朝廷打了勝仗,此事一下子在京城傳的人盡皆知。


    肖蘇蘇當初被民間議論的有多不堪,讓人咬牙切齒,現在儼然成了民族英雄一般的人物。


    這是為了大周而忍辱負重。


    人人都在議論此事,尤其是喜好談論詩詞歌賦,朝中局勢的讀書人。


    茶館內,莫新月隻覺手裏的茶水越喝越上火,胸中似乎有一團火在燃燒。


    轉身下樓,徑直去往薛府。


    薛長寧得到消息,露出一個笑容。


    “公子,您為何要這樣做?您做的事情要是讓莫叔和那些府裏的舊人知道,他們恐怕會有別的想法。”小廝在一旁不解又擔憂。


    將軍府和朝廷有仇,沒有在趙國要進攻的時候火上澆油,就已經很是仁至義盡了。


    現在公子竟然暗中幫助朝廷,使得百姓之前對皇室積累的民怨全部被安撫。


    薛長寧落下嘴角的笑意,道:“父親一生都在邊境和趙國戰爭,若是趙國勝了,想必父親會不高興。”

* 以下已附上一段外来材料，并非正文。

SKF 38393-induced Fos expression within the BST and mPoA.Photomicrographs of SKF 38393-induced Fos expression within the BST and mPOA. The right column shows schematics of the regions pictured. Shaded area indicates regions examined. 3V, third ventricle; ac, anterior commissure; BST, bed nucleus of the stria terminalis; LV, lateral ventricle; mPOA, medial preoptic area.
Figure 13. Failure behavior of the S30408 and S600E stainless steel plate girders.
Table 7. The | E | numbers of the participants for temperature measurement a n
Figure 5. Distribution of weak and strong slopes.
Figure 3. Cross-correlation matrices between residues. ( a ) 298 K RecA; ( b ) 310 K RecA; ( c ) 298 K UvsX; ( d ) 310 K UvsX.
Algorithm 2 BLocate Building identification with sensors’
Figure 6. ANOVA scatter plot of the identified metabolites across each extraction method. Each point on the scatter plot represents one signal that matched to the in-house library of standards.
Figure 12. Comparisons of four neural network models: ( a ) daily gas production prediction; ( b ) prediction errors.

    這話明顯就是托詞,將軍和趙國常年戰爭還不是因為要為朝廷打擊敵人。


    現在將軍就是被朝廷害死的。


    小廝忍不住癟嘴道:“小人看您是因為被那公主迷暈了頭腦,才會幫她!”


    薛長寧臉色未變,也沒有去追究他的以下犯上。


    下人怎能質疑主子?


    隻是問道:“你為何會如此想?若是趙國勝了,遭殃的是百姓!”


    小廝也知自己逾越,嘟嘟囔囔迴道:“因為這件事,民間罵的最兇的就是軒熙公主,可是您現在讓她成了忍辱負重的英雄。”


    薛長寧沒有多言,隻是眼中透出一抹蒼涼。


    他身為趙國人,身為一個官員,他的責任難道不是讓百姓過的好嗎?


    可上至皇帝,隻關心自己的位置會不會受動搖。下至官員,也隻關心怎麽才能爬的更高,撈更多的銀子。


    大家都忘了自己的責任。


    反倒是他做了應該做的,卻是讓人猜測萬分。


    這次,將趙國打迴去,邊境的民眾也能安穩種田,趙國接連受挫就不會想著侵襲大周邊境。


    這些難道不是他們為官者應該做的嗎?


    “咚咚咚!”房門被敲響。


    外麵侍從稟報道:“公子,莫姑娘過來了,說是有事要與您相商!”


    薛長寧挑挑眉,已經猜到了莫新月來的目的。


    “我去大廳見她!”


    大廳是專門待客的地方,這是把莫新月當成了客人,而不是自己人。


    隻是薛長寧走進大廳,就見莫新月臉色極為陰沉的坐在哪裏。


    “上下山都極為累,有什麽事可以讓人傳信,這樣就不用你親自跑一趟了!”薛長寧道。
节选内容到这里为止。